WHAT THE TASK REQUIRES: Copy each line of the records exactly, stopping only after the line that contains "12px; color: #a16207;" has been written, and leave pictures out.

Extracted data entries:

○ ○ ○

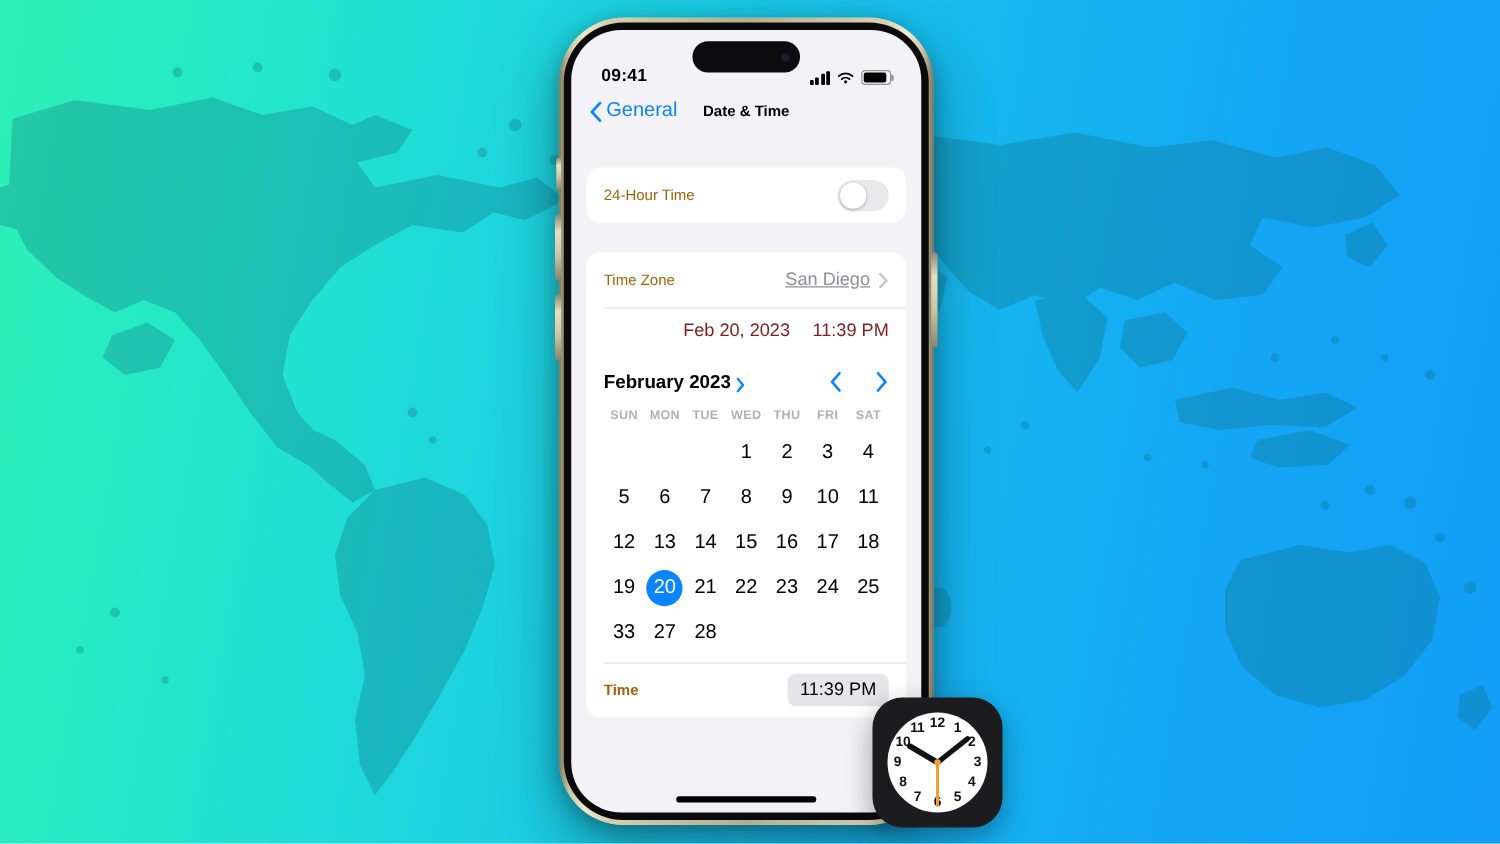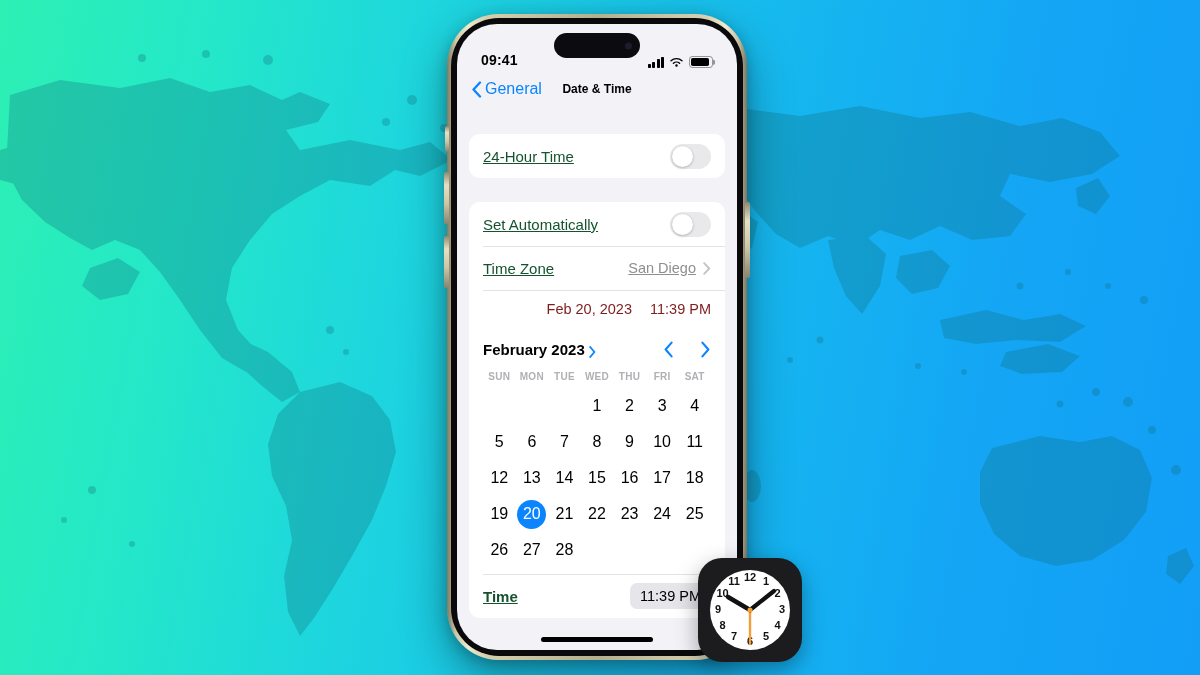--- a/index.html
+++ b/index.html
@@ -153,7 +153,7 @@
     content: ""; position: absolute; left: 14px; right: 0; top: 0;
     height: 1px; background: #e3e3e6;
   }
-  .row-label { font-size: 15px; color: #14532d; flex: 1; text-decoration: underline; }
+  .row-label { font-size: 12px; color: #a16207; flex: 1; }
   .row-value { font-size: 14.5px; color: #8e8e93; margin-right: 7px; text-decoration: underline; }
   .disclosure { width: 8px; height: 13px; display: block; }
 

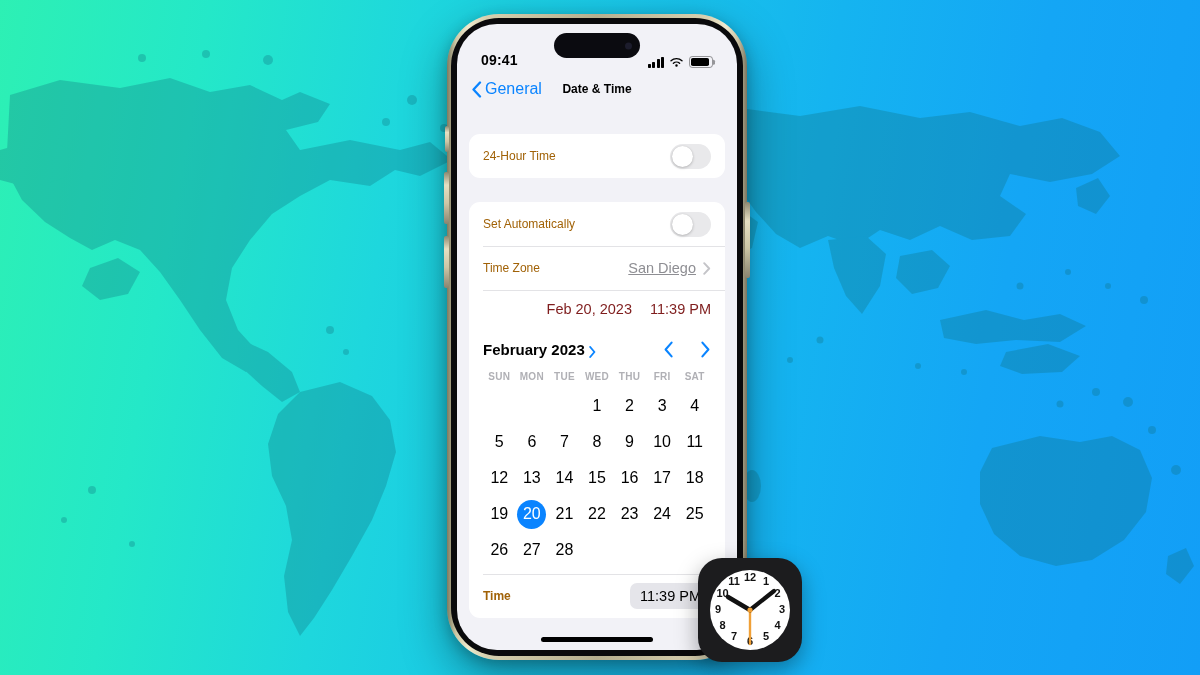--- a/index.html
+++ b/index.html
@@ -390,12 +390,6 @@
 
         <div class="card">
 
-          <div class="row">
-            <span class="row-label">Set Automatically</span>
-            <span class="toggle">
-              <span class="knob"></span>
-            </span>
-          </div>
 
           <div class="row">
             <span class="row-label">Time Zone</span>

○ ○ ○

RESULT BELOW:
--- a/index.html
+++ b/index.html
@@ -153,7 +153,7 @@
     content: ""; position: absolute; left: 14px; right: 0; top: 0;
     height: 1px; background: #e3e3e6;
   }
-  .row-label { font-size: 15px; color: #14532d; flex: 1; text-decoration: underline; }
+  .row-label { font-size: 12px; color: #a16207; flex: 1; }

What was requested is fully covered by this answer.